A key element in their evolution was the addition of vocalist Spencer Chamberlain, who replaced former frontman Dallas Taylor during the writing of Chasing Safety. Chamberlain, as a new member brought in after the album was already half-written, didn't want to make waves. Consequently his impact wasn't truly felt until 2006's follow-up, Define the Great Line.

That album mothballed the most overtly catchy aspects in favor of a less sledgehammer brand of pretty/loud tension. Ambient moments abutted the bruising throttle while avoiding the typical “soaring vocal then thunderous breakdown” template. The band focused on greater finesse, showcasing subtler textures and pace than metalcore's typical dynamic sine wave. Leading the charge were Chamberlain's versatile vocals, equally capable of clean and dirty parts.

“Even on They're Only Chasing Safety he did stuff we didn't think was going to be possible on those songs with Dallas,” McTague says. “So he kind of stepped in and stepped up the bar immediately. But then on Define the Great Line he really shined, and has continued to on every record.”

The difference in sound wasn't as pronounced for 2008's Lost in the Sound of Separation, as the group consolidated the advances of their last great leap. However, another change was coming. In April 2010 drummer/vocalist Aaron Gillespie announced his departure. While the move wasn't surprising, the timing (mid-tour with writing for the new album nearly finished) was. They replaced him with Daniel Davison (of the band Norma Jean) and found themselves stronger for it.

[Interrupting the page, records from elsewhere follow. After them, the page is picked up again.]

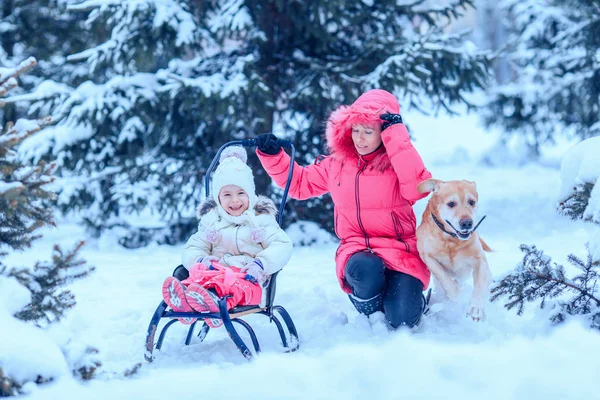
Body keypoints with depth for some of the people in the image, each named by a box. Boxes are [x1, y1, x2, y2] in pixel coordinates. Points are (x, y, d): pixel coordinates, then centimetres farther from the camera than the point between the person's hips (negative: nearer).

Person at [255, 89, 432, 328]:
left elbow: (418, 188, -27)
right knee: (366, 271, -37)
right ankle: (370, 316, -3)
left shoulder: (399, 161, -5)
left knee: (402, 319, -24)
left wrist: (396, 136, -25)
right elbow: (299, 183, 20)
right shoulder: (337, 164, 7)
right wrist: (272, 155, 5)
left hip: (401, 251, -2)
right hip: (357, 251, 2)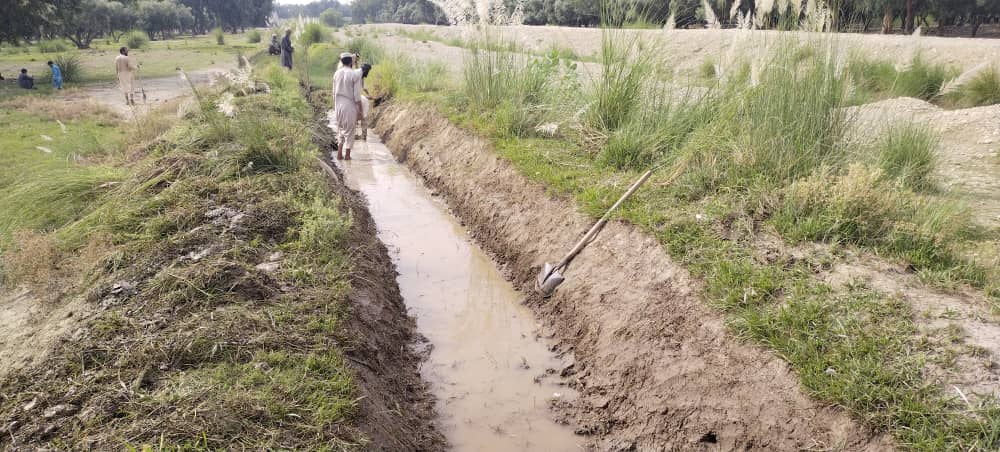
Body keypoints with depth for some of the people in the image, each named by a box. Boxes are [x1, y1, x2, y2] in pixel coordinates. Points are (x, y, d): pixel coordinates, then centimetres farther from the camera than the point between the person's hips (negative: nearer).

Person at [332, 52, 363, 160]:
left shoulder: (337, 73, 4)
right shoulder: (355, 74, -12)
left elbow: (334, 92, 9)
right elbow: (357, 95, -13)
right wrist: (360, 110, -5)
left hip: (338, 106, 5)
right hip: (350, 106, -5)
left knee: (341, 130, 17)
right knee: (349, 131, 5)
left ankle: (339, 154, 14)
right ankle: (347, 155, 8)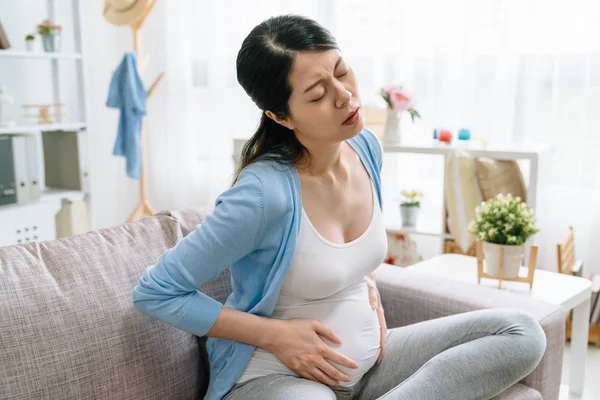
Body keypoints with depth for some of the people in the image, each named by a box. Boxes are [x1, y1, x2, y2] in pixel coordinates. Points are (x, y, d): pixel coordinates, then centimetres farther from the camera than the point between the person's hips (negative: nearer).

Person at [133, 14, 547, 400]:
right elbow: (156, 292, -17)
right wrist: (274, 334, -18)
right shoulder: (265, 193, -25)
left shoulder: (365, 147, -3)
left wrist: (368, 285, 2)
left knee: (521, 332, -6)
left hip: (368, 357, 8)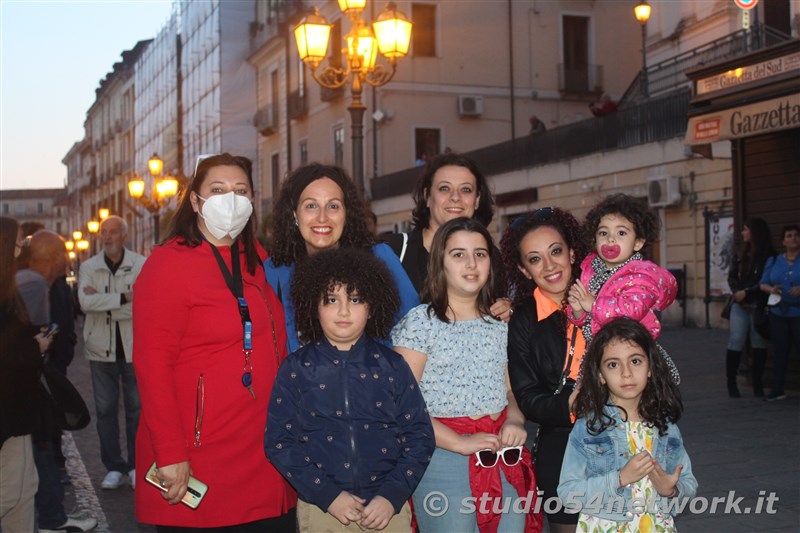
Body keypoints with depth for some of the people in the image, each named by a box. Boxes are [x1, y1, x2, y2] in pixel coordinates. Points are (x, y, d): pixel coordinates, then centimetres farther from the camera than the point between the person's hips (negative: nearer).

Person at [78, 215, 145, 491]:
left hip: (134, 347, -2)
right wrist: (123, 297, -20)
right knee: (105, 409, 7)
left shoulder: (142, 265, -3)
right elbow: (85, 302, -14)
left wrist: (101, 301, -16)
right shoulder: (89, 267, 3)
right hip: (101, 349, 2)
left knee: (136, 408, 5)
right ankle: (113, 467, 18)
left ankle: (136, 466, 17)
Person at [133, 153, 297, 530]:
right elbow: (151, 364, -14)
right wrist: (170, 453, -19)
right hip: (195, 463, -6)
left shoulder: (256, 261, 11)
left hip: (263, 453, 7)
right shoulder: (168, 263, -8)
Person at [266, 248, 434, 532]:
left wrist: (392, 497, -10)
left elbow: (419, 437, 1)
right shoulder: (295, 369, -1)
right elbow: (279, 441, -4)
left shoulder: (392, 366, 1)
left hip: (388, 506, 1)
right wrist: (327, 495, -11)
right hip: (320, 507, 0)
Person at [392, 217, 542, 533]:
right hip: (445, 458, -5)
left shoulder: (499, 325, 12)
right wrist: (460, 443, -18)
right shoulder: (420, 321, -5)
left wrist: (515, 421, -4)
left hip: (505, 460, 5)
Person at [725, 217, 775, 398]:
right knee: (736, 342, -2)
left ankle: (757, 384, 11)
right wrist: (738, 294, -7)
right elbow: (732, 277, 9)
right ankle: (731, 383, 5)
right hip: (740, 305, 3)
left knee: (759, 344, 2)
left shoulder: (769, 256, -2)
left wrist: (747, 293, -13)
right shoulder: (740, 255, 13)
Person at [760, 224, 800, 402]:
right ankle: (778, 390, 15)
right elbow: (763, 284, 11)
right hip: (778, 313, 3)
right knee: (780, 352, 8)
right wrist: (771, 289, -10)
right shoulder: (773, 261, 12)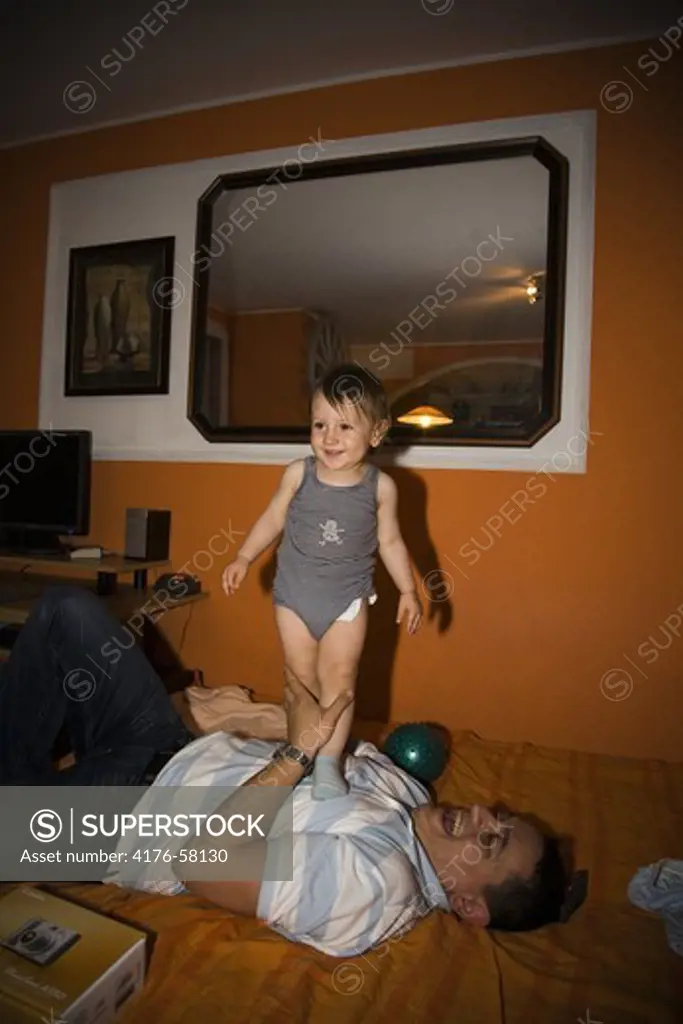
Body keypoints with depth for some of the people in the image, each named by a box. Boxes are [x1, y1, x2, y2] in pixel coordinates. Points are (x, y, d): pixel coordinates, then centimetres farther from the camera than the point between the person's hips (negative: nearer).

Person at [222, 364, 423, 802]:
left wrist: (408, 589, -1)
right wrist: (244, 558, 1)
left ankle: (329, 761, 13)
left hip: (349, 598, -1)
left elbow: (390, 541, 1)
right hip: (294, 595, 1)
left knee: (340, 677, 1)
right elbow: (273, 519, 4)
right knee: (301, 677, 12)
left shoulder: (381, 486, -11)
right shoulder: (298, 474, -11)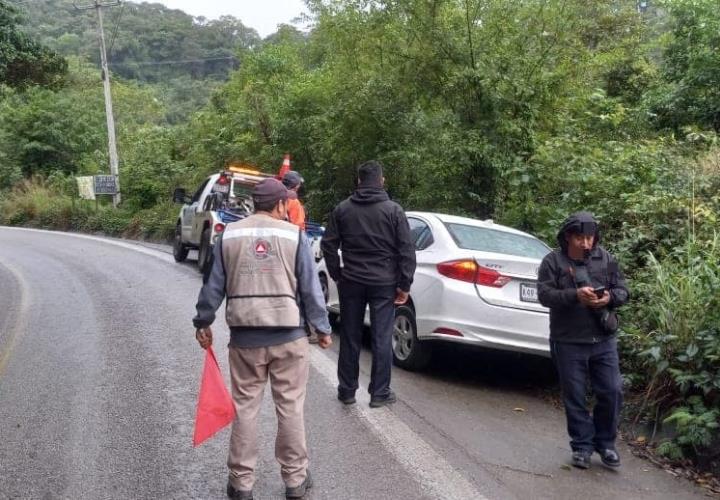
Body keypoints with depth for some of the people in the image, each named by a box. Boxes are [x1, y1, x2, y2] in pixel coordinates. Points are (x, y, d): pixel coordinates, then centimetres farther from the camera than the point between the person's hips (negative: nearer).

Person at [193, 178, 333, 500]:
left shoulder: (229, 235, 5)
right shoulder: (294, 235, -2)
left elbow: (214, 285, 8)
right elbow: (310, 288, -2)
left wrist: (203, 323, 19)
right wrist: (322, 328, 6)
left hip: (244, 336, 2)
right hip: (288, 335, -2)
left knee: (245, 407, 11)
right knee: (290, 407, 8)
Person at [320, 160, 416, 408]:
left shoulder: (342, 209, 2)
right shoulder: (393, 210, -5)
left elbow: (328, 245, 3)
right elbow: (406, 250, -7)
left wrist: (337, 275, 10)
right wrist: (404, 285, -2)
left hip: (351, 282, 2)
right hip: (384, 283, -2)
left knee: (350, 338, 12)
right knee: (382, 339, 5)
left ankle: (347, 390, 19)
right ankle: (379, 393, 10)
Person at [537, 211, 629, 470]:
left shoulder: (606, 259, 5)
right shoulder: (553, 261, -4)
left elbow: (623, 290, 7)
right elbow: (544, 294, -12)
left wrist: (610, 297, -16)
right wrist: (575, 295, -27)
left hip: (603, 339, 3)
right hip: (568, 342, -2)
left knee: (612, 392, 4)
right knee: (574, 397, 5)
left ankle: (605, 442, 24)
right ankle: (582, 445, 21)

“He was definitely unhappy and not feeling anything we were doing, really for a long time,” says McTague, alluding to Gillespie's preference for poppier sounds. “It was cool to not have that creative resistance of someone wanting something regardless of whether the song's going to benefit from it or not. Suddenly we could do whatever we wanted. It was like, 'Let's kind of revisit anything and everything,' including a lot of long-overdue ideas and tangents.”

The result was Ø (Disambiguation), a darker, dirtier, looser and more expansive album than anything Underoath had previously attempted. It ranges from the dense, Converge-like throb of opener “In Division” to “Driftwood,” a spacey, quieter, electronics-addled track more suggestive of Radiohead than Glassjaw. Bookended by louder tracks, “Driftwood” makes them seem that much more intense by comparison.

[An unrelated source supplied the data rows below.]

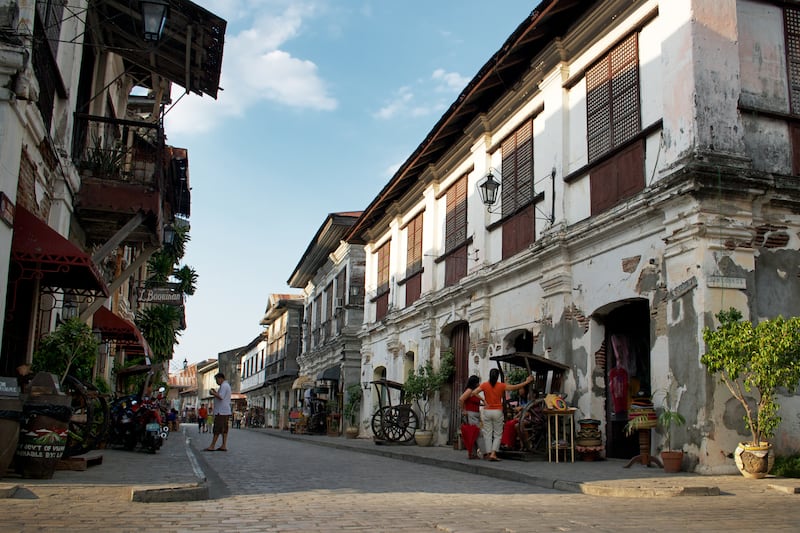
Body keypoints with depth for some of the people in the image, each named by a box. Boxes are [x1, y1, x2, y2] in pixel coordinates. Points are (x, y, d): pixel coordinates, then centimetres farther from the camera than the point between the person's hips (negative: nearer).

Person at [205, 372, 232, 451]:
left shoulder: (224, 386, -12)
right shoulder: (227, 385, 21)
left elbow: (221, 397, -23)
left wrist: (213, 393, -10)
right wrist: (216, 392, 18)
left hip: (221, 412, -10)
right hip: (226, 411, 10)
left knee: (217, 429, -8)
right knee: (224, 429, 7)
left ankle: (212, 446, -7)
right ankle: (223, 446, 5)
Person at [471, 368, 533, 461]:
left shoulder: (484, 385, -2)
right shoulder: (501, 386, -4)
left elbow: (473, 393, -12)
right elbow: (515, 387, 0)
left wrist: (483, 400, -2)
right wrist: (526, 382, 10)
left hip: (487, 411, 1)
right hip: (497, 412, -1)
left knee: (488, 434, 7)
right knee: (498, 434, 6)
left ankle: (489, 453, 4)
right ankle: (493, 453, -7)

“'Driftwood' is one of my favorite songs on the record,” McTague says. “I would love that to be a bigger dynamic in the future. I think that song is a breath of fresh air of where we're going and where we've been.”

While continual change and progression is important to Underoath, change for change's sake is as big a trap as maintaining the status quo. It's a matter of balancing these impulses while remaining true to the intent behind the music and what the songs call for.

“It's not how the music sounds, but what's the honest intention behind it,” McTague says. “You can write the weirdest, most eccentric record, but if you're just trying to be eccentric, that shows through. We always want to push ourselves but also balance pushing ourselves with letting the song be the song and not having it suffer for the sake of pushing yourself.”

Underoath headlines a 7:30 p.m. show at the Rave on Wednesday, July 27, with Times of Grace, Stray from the Path and Letlive.